Divya Peter, who has earned three degrees summa cum laude from Mahatma Gandhi University in Kerala, India, says: “I realized that most of the times it is our perception that is limiting many of these individuals who have immense capabilities. Society’s notion of disability categorizes them into a different group where they are treated with the so-called ‘disability labels.’ This belief sometimes prevents them from exploring their true potential.”
“People with disabilities thrive psychosocially when they are given the freedom to just be independent people with differences. And I think that knowledge will impact my nursing practice the most.” adds Helen Cranford, who earned a B.S. from Texas A&M University in 2014 with a major of Kinesiology and is a certified personal trainer.
Others in Cohort Three are:
Angela Pawlak: a Bachelor of Science honors graduate from Texas A&M University. She has taught in a Montessori setting.
Shamim Bhayani started out at Rutgers University in New Jersey, but transferred here after finishing nursing pre-requisites at The University of Texas at San Antonio (UTSA).
Paige Chisholm: earned a bachelor’s degree in Biomedical Sciences from Texas A&M and is a Pharmacology tutor.
Pankti Patel was a medical assistant in the Cypress area who graduated with honors from Jersey Village High School.
“Competency-based education such as this Alexander Fellowship exposes student nurses to a variety of disability diagnosis in multiple facilities and settings-that are not always ‘controlled,’ like in an acute care setting, so they have no choice but to adapt to the needs of the population,” says Allison P. Edwards, Dr.P.H., M.S., R.N., who is the program coordinator and an assistant professor in the Department of Undergraduate Studies.
The fellowship includes 90 hours of clinical and enrichment activities fulfilled as independent study. The fellows rotate through various primary, acute and community care sites while working with interdisciplinary professionals. They will take part in multidisciplinary rounds and present clinical case studies during debriefing conferences.
Clinical locations for the Alexander Fellowship have included: The Transition Medicine Clinic at Baylor College of Medicine and TIRR Memorial Hermann: urology outpatient clinic, amputee clinic and outpatient clinic, and The Center providing health promotion activities and primary care interventions. Fellows also had enrichment and observation experiences at sites including Shriner’s Hospital, Rise School of Houston, The Arbor School, Jewish Family Services’ Celebration Company, Friends of Down Syndrome, the Autism Center at Texas Children's Hospital, and The Brookwood Community.

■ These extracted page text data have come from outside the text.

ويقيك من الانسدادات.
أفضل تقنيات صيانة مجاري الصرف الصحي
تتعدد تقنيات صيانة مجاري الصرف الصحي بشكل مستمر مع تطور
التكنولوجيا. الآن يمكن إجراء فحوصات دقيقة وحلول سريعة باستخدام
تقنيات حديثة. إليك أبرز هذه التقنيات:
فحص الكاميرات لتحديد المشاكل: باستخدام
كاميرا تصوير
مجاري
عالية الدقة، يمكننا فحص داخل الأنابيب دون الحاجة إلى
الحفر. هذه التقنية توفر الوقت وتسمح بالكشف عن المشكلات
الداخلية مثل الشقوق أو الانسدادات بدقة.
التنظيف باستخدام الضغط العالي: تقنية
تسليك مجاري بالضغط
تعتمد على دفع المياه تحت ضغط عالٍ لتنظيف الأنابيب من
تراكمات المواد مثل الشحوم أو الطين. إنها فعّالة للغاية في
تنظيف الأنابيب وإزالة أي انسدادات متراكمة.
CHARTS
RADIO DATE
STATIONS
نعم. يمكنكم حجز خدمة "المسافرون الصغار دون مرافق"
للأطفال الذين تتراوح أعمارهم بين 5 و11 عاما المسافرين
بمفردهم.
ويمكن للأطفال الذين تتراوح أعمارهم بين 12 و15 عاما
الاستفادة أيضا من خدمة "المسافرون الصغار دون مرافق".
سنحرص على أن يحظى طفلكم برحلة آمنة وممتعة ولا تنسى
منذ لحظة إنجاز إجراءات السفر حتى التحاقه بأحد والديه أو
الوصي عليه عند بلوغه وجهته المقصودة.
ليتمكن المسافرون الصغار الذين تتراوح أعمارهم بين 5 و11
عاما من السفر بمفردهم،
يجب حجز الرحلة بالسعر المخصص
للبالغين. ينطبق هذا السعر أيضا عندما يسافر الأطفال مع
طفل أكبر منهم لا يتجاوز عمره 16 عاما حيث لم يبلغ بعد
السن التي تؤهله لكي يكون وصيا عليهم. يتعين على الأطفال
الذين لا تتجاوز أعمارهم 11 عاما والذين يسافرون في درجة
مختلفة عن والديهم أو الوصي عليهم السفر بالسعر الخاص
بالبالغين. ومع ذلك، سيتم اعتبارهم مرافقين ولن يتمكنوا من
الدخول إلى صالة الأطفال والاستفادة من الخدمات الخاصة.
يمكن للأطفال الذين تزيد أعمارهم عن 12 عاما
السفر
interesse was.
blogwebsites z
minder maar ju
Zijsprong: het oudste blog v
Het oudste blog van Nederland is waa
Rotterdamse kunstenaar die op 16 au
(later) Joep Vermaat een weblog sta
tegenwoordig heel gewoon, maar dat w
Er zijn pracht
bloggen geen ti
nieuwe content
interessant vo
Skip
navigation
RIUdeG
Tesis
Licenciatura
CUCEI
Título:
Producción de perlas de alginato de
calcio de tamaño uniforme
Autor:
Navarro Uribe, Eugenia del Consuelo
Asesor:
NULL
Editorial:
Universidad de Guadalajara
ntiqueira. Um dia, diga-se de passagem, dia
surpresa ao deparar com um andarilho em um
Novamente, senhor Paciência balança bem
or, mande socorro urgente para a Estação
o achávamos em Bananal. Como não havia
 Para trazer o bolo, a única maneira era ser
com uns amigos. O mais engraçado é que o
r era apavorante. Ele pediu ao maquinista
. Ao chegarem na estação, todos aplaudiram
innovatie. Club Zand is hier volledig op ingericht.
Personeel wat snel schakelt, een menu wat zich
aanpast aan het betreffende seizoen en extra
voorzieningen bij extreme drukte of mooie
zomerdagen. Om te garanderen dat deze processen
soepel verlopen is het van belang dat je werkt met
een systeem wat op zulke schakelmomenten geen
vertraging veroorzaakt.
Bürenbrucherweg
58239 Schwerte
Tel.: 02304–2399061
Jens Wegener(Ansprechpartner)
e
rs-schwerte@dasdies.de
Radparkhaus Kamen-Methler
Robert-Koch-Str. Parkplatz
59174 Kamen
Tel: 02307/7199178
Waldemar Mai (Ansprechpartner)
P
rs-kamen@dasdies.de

“There is a strong need for a program like this nationally, addressing the disparities that exist for this population, and furthermore- the CDC, Healthy People 2020 and the National Council for Disability have all thrown down the gauntlet and challenged and encouraged healthcare professionals to incorporate disability education as a priority” said Edwards. “We have to advocate for this population by eliminating the barriers to quality care that include not only negative attitudes but also inaccurate and inadequate knowledge, and limited skills in diagnosing, treating, and providing care which contribute to those disparities.”
Application links will be emailed to all to second-semester Pacesetter B.S.N. students at the start of the summer semester, along with the deadline to apply for the Alexander Fellowship in the fall 2019 semester.